O precariado, diz Standing, é uma nova classe social em formação que, embora ainda não seja uma “classe para si” (quer dizer, que se reconhece e luta por seus próprios interesses), tem já uma série de características específicas que nos convidam a entendê-la como uma entidade que promete ação coletiva própria. O precariado vive uma flexibilidade laboral nem sempre desejada e uma constante sensação de levar uma vida de má qualidade. Não equivale nem aos proletários tradicionais nem às classes médias superexploradas. Tampouco uma “subclasse” ou “a camada inferior da classe trabalhadora”. Quer boa parte das garantias dos trabalhadores tradicionais, mas não uma vida profissional como a de seus pais ou avós. Suas incertezas e inseguranças são peculiares. Consumistas e carentes de memória, seus membros parecem elegantes aos olhos dos mais velhos – que eles enxergam como dinossauros privilegiados.
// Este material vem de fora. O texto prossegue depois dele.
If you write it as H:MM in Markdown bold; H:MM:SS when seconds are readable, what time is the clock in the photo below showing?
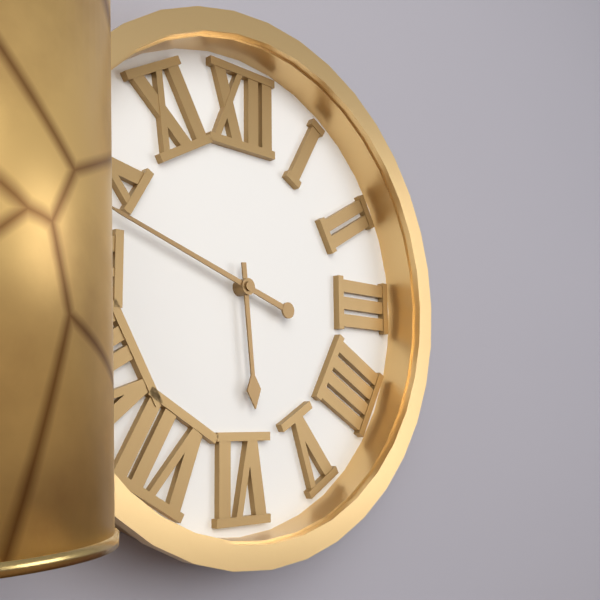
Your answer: **5:48**
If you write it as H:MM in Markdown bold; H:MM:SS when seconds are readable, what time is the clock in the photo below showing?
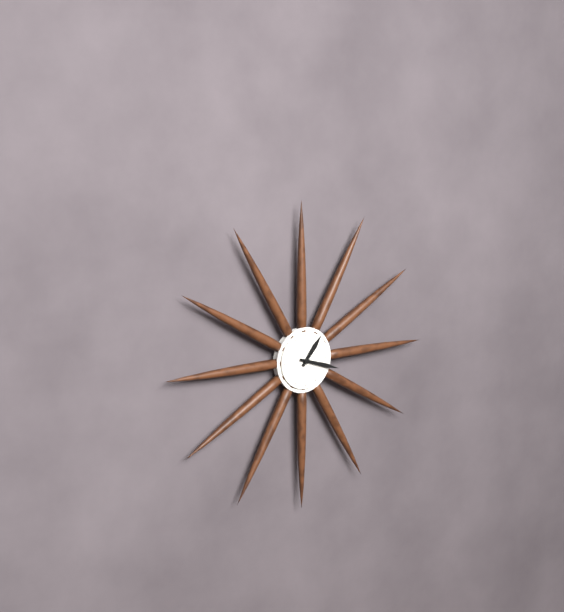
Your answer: **1:18**
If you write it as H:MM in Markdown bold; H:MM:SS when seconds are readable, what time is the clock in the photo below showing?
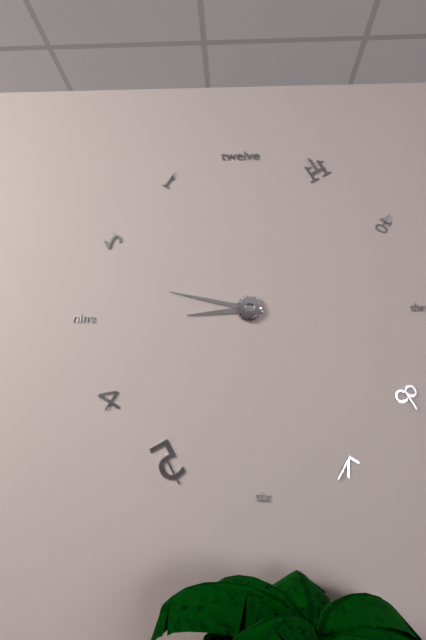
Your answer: **8:47**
Embora os sindicatos não o compreendam direito, o precariado existe e tem suas próprias características, ainda que seja apenas porque lê sua realidade de forma diferente. São pessoas bem-formadas, às quais se prometeu (na escola, na faculdade, na televisão, na publicidade, no exemplo de quem teve sorte) um mundo divertido, confortável e criativo – que nunca chega. São aqueles que viram a escada pela qual subiam ser chutada pelos que vieram antes deles. Mas que ainda não parecem ter pressa (como teve a classe operária, desde o final do século XIX). São pessoas com certa rede familiar (que se sustenta cada vez mais nos avós, mas que também está se precarizando), com uma formação que lhes permite sonhar com um futuro profissional brilhante (ao contrário do ocorreria com um proletário tradicional, condenado a um realismo inclemente). São mulheres e jovens (em sociedades onde as mulheres estão lutando para conseguir um espaço de igualdade e diferença, e onde há um aumento da esperança de vida que prolonga a juventude até os quarenta). São receptivos às mensagens de rebeldia e inconformismo herdados de 68. São urbanos (resultado do êxodo do campo para a cidade a partir dos anos 60 do século XX) e, portanto, sujeitos à condição paradoxal de estar profundamente conectados às redes, ao mesmo tempo em que estão desconectados do mundo real.